Tabu search being an improvement heuristic moves from one solution to the next in search of an optimal solution. The method of moving from one solution to another is described by a set of rules and is called a move. The set of all solutions that can be reached from a given solution using a pre-specified move is called the neighborhood of the solution. Out of the papers we reviewed, we found 98 instances of move description with multiple moves being discussed in some papers. One paper that emphasizes the influence of the choice of moves on the solution generated is by Osman ([37]), although it deals only with VRPs. The following types of moves have been used in the literature in the context of TSP and related problems. Again while putting the instances under a move category, we ignored the minor deviations from standard moves in some papers for problem specific implementation. The detailed paperwise summary is given in Table 3.

2-opt move involves removal of two non-adjacent edges from an existing tour and two new edges are inserted by connecting the head and tail nodes of the deleted edges to create a new tour without creating subtours. While performing this move in an asymmetric graph, an additional operation is required to reverse the intermediate arc chain and it increases the computational complexity. A minor variation of this move is used in the context of VRP which is denoted by 2-opt* move in Table 3.

r-opt move is a generalization of the 2-opt move where r > 2 edges are involved in deletion/addition operation. Computational complexity of an r-opt move is O(nr) in a symmetric graph where n is the problem size.

Table 3. Types of moves used in tabu search.

Hence mostly 3-opt or 4-opt moves are used in local search. It is practically infeasible to generate a neighborhood with r > 4 because it needs large computational time.

Or-opt move is a modification of the r-opt move. It was proposed by Or in 1976 (see [1] for details). It considers a small fraction of exchanges that would be considered by a regular r-opt move. In this move, due to computational convenience, only those exchanges are considered that would result in a string of up to three currently adjacent cities being inserted between two other cities.

Cross Exchange (CrossEx) is an advancement of 2-opt* move specifically used in VRP. Two edges are deleted from two different tours and the open nodes from each tour are connected to each other.

Vertex Insertion (VertexIns) consists of a move where a random vertex is chosen to remove from an existing tour and it is inserted between two other vertices to create a new neighboring tour.

Vertex Exchange (VertexEx) is a move where the positions of two vertices are interchanged to create a new tour from the existing one. In case of TSP, the vertices are exchanged in the same tour. In the context of VRP, vertices chosen can be from different tours as well.

Generalized Insertion (GENI) is a move introduced by Gendreau et al. ([66]). This move performs insertions of unrouted customers or removals of customers from their current routes and their reinsertions into different routes. In this move, one unrouted vertex is chosen, and is joined to two p-closest vertices (and not necessarily adjacent also) with p defined by a threshold distance.
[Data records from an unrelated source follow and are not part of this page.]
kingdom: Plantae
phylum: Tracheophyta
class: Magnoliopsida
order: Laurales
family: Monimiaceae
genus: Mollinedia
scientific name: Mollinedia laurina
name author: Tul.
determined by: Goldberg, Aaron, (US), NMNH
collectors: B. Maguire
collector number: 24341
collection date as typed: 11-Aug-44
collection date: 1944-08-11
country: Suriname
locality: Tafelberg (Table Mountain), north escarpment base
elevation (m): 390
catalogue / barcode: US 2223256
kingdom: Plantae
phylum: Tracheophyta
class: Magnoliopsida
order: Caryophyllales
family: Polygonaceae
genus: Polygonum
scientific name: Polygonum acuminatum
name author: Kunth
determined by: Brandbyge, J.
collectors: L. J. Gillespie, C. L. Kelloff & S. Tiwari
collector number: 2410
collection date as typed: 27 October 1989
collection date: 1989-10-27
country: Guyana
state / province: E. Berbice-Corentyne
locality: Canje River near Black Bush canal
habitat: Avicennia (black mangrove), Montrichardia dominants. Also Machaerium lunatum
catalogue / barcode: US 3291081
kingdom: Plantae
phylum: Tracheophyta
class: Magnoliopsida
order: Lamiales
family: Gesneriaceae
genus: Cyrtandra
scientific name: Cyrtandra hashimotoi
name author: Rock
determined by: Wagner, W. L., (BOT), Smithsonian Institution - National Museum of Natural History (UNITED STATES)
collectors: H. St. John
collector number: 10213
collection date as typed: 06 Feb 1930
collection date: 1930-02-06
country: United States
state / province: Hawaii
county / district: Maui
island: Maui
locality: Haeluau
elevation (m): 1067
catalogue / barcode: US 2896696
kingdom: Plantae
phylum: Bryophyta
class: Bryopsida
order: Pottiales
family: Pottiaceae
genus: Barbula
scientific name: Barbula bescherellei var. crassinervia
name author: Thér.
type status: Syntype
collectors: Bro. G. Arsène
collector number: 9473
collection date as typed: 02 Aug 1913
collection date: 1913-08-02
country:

The nodes displaced from the route due to this operation are introduced at appropriate positions to complete the route.

λ-Interchange (λ-InterCh) is a move suggested by Osman ([37]), it works in the same principle as vertex exchange in a reduced neighborhood; only λ of the nearest nodes from a given node are considered for interchange.

Table 3 summarizes the choice of moves in published literature over time. It can easily be seen that the three frequently used moves are 2-opt, vertex insertion and vertex exchange. These moves are the easiest to implement among all the moves considered. They result in neighborhoods whose sizes are quadratic in the number of nodes in the TSP. Moves that result in larger neighborhoods often provide more improvement in each tabu search iteration, but searching them takes longer. For example, r-opt or GENI tends to produce a better solution in each iteration but in expense of higher computational time.

Conflicts of Interest

The authors declare no conflicts of interest.